▸ CONSIGNE:
D'après l'entretien avec Juliette Armanet ci-dessous, répondez brièvement :
(a) En quelle année son premier album l'a-t-il révélée ?
(b) Quel âge dit-elle avoir aujourd'hui ?
(c) Quels lieux de concert cite-t-elle ?

▸ TEXTE À ANALYSER:
━━━━━━━━━━━━━━━━━━━━

Les Inrockuptibles

Juliette Armanet, musicienne

Révélée par un premier album chic et pop en 2017, la Lilloise est devenue l’une des chanteuses les plus populaires de l’Hexagone.

- Propos recueillis par Franck Vergeade

En quoi les années 2010 t’ont-elles changée ?

Ce sont les années où je suis devenue “Juliertte Armanet”. Des pieds à la tête. Je me suis comprise, accomplie et jetée dans le vide – ce sont un peu mes années folles (sourire). Ça a été un processus très très long, mais c’était intrinsèqu­ement nécessaire dans mon parcours. Je n’aurais pas pu faire ça à 25 ans, justement. Il a fallu attendre, m’attendre ! Je sens bien aujourd’hui que j’ai 35 ans, j’adore ça, je me préfère vraiment maintenant. Et puis, j’ai eu du bol, tout est allé au-delà de mes espérances, à commencer par enregistre­r un disque qui me plaise. Ce sont paradoxale­ment les concerts qui m’ont fait comprendre pourquoi j’avais fait cet album. C’était précisémen­t pour vivre ces moments-là, que ce soit à Strasbourg, à Magny-le-Hongre ou à l’Olympia. Sur scène, je me suis sentie complèteme­nt dans mon élément. J’ai appris aussi à jouer avec mon corps, à m’accepter un peu mieux, à plus rire de moi, à être un peu moins premier degré. Ça m’a fait du bien ! Ce sont des années où tout a changé pour moi, je ne pourrai plus jamais revenir en arrière. C’est ma nouvelle vie. Pas de retour vers le futur !

━━━━━━━━━━━━━━━━━━━━

▸ EXTRAIT DE DONNÉES:
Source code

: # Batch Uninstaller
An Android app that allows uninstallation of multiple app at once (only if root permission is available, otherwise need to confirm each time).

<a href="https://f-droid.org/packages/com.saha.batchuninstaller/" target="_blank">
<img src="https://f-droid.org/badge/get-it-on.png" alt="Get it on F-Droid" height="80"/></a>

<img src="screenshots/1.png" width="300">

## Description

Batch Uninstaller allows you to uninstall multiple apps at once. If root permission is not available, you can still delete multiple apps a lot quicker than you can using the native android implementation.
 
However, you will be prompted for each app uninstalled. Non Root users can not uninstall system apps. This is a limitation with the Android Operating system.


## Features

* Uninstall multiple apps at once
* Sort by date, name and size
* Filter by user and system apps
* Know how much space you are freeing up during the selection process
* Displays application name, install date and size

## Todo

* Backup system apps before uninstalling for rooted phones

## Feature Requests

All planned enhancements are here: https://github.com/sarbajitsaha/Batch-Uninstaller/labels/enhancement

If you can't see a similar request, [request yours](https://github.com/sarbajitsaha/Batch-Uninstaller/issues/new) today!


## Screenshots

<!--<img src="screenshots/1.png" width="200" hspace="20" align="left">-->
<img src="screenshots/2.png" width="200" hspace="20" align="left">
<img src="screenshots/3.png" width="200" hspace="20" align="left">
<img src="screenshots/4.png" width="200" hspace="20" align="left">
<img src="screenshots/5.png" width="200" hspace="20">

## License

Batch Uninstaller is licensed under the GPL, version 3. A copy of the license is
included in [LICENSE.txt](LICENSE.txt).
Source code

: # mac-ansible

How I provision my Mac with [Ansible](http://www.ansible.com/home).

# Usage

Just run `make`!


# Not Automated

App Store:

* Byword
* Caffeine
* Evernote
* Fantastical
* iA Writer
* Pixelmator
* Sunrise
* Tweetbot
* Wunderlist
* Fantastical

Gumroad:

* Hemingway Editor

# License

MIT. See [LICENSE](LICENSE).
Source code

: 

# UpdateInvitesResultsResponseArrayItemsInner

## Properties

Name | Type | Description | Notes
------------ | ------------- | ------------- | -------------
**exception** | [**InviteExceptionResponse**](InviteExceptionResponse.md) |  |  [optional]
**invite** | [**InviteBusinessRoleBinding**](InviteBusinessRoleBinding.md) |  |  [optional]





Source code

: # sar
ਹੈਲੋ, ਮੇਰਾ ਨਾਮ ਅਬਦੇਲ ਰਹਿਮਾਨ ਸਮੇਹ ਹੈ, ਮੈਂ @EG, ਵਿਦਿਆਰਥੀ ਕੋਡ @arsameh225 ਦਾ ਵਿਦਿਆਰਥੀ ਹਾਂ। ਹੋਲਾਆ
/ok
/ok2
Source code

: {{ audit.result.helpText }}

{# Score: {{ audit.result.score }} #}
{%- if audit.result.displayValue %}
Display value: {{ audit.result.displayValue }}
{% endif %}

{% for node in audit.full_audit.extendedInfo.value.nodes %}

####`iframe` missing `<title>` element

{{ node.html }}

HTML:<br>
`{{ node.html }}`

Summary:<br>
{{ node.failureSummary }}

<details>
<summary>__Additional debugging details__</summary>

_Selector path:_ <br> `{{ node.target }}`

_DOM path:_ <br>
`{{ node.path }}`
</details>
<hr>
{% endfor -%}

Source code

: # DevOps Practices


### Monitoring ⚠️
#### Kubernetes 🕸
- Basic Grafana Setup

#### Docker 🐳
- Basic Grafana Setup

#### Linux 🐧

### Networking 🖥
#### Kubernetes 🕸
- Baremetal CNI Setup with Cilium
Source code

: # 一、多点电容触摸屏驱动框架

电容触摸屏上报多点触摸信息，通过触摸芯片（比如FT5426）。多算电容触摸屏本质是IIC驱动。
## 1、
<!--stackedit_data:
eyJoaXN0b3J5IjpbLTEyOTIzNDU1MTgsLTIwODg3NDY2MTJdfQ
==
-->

━━━━━━━━━━━━━━━━━━━━

▸ RÉPONSE:
(a) En 2017.
(b) 35 ans.
(c) Strasbourg, Magny-le-Hongre et l'Olympia.